The Chief gave a glance along the platform, and would have spotted me at that moment had not a younger man stepped down from the train, blocking his line of vision. I’d barely had time to take in this new arrival when another man came, and then everything went wrong, for a dozen carriage doors opened and a dozen or more young blokes climbed down. They were all in the twenties or early thirties. Some wore hooped caps, and all carried long canvas bags, some with bat handles protruding. They were all bloody cricketers and they were all bloody suspects. I cursed the North Eastern Railway for bringing them.

To turn up in this way at a village with the shadow of an execution hanging over it did not seem right. They all stood on the platform, joshing and larking about, and the Chief was fighting his way through, coming towards me and looking none too pleased. Cricket wasn’t one of his games. As he closed on me, I pulled off my cap by way of a salute, and started in straightaway by asking whether he’d had the story of Hugh Lambert’s lay-over at York station, at which the Chief shook his head briskly, and spat.

The train was noisily taking its leave (nobody had boarded), and the platform was clearing as the cricketers streamed over the barrow boards towards the station yard and I began telling my tale to the Chief. He listened with head bent forward and eyes closed as though making a great effort to understand.

Or was he drunk?

That was not out of the question. Saturday was the Chief’s principal boozing day, and his breath came over a little sour.

The Chief was nodding occasionally, and looking over towards the station yard, where a charabanc had drawn up. It had many seats — looked like a sort of omnibus with the top deck sliced off. At the wheel sat that bad shilling of Adenwold, the fucking vicar, the Reverend Martin Ridley, who was climbing down now as the cricketers straggled across the yard towards him. He moved towards the first of the blokes and greeted him by miming the bowling of a very fast ball, which caused a good deal of dust to fly up in the station yard and the vicar’s hat to fall off.

As I carried on with my explanations, the Chief was agitatedly moving his hand over his head, shifting the strands of sweaty hair, so that they were one minute like so many tangled S’s, the next drawn straight as railway lines. Station master Hardy had abandoned his seat on the steam crane, and was watching us across the tracks from the booking office doorway; porter Woodcock also looked on from the ‘up’ platform, where he’d advanced a little way towards his pot of white-wash, but had still not laid a hand on the brush. I did not believe that either could hear my talk with the Chief.

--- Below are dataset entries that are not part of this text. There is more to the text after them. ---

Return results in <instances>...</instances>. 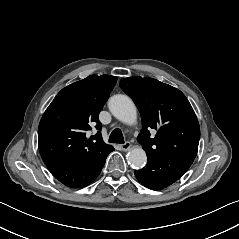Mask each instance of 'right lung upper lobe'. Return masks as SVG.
<instances>
[{"mask_svg":"<svg viewBox=\"0 0 239 239\" xmlns=\"http://www.w3.org/2000/svg\"><path fill=\"white\" fill-rule=\"evenodd\" d=\"M117 77L90 75L63 88L41 118L38 146L46 165L88 161L110 145L102 140L98 115L115 86ZM90 125L95 136L87 137Z\"/></svg>","mask_w":239,"mask_h":239,"instance_id":"1","label":"right lung upper lobe"}]
</instances>
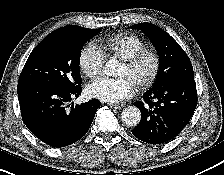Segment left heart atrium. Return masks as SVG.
I'll use <instances>...</instances> for the list:
<instances>
[{
    "label": "left heart atrium",
    "instance_id": "left-heart-atrium-1",
    "mask_svg": "<svg viewBox=\"0 0 224 175\" xmlns=\"http://www.w3.org/2000/svg\"><path fill=\"white\" fill-rule=\"evenodd\" d=\"M134 90L135 84L127 76L119 78L102 77L88 86V92L91 96L111 103L131 97Z\"/></svg>",
    "mask_w": 224,
    "mask_h": 175
}]
</instances>
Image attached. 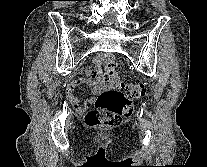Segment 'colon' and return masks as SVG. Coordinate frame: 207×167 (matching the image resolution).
Returning a JSON list of instances; mask_svg holds the SVG:
<instances>
[{
    "instance_id": "obj_1",
    "label": "colon",
    "mask_w": 207,
    "mask_h": 167,
    "mask_svg": "<svg viewBox=\"0 0 207 167\" xmlns=\"http://www.w3.org/2000/svg\"><path fill=\"white\" fill-rule=\"evenodd\" d=\"M117 60L110 58L104 65L106 88L98 95L94 109L85 116L89 126H115L133 111L132 101L143 96L142 84L121 78L115 73Z\"/></svg>"
}]
</instances>
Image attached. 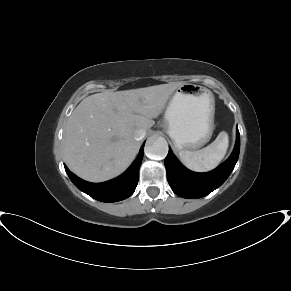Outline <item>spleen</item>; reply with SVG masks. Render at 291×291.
Segmentation results:
<instances>
[{
  "mask_svg": "<svg viewBox=\"0 0 291 291\" xmlns=\"http://www.w3.org/2000/svg\"><path fill=\"white\" fill-rule=\"evenodd\" d=\"M228 144V134L222 131L207 147L194 152L181 150L179 156L188 169L195 172H207L219 165L227 152Z\"/></svg>",
  "mask_w": 291,
  "mask_h": 291,
  "instance_id": "3e777b00",
  "label": "spleen"
}]
</instances>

The porter had made no move to cross the tracks to help the Chief with his bags, so my governor had evidently failed the test. Any one of the cricketers might have passed it, but none had looked in the least need of assistance.

The charabanc was now driving away from the station yard amid the sound of more explosions. The scale of it seemed out, for it did look a normal-sized car at first glance — and yet there were more than a dozen men in it.

The little station was left silent except for the high birdsong, and the ceaseless rattling of my own voice as I went on with my story.

The clock on the ‘up’ said 12.35. Station master Hardy remained at the doorway of the booking office looking, as he ever did, in fear of some catastrophe coming around the corner. Porter Woodcock had disappeared.

‘It’s a good job you were in the office when the message came,’ I said to the Chief.

He gave a grunt. ‘Now where’s the Hall?’ he enquired.

‘We’ll go there directly,’ I said.

‘Don’t get past yourself,’ said the Chief.

I turned about and eyed him.

He said, ‘It’ll only take one of us to see whether there’s anything in this.’

Well, it came to this: he hadn’t believed my story.

… Or did he want to keep the business for himself? In the past, when I’d struck something big, he’d given me a pretty free hand. But this was very big: one death certain, and another threatened. And the gentry were involved.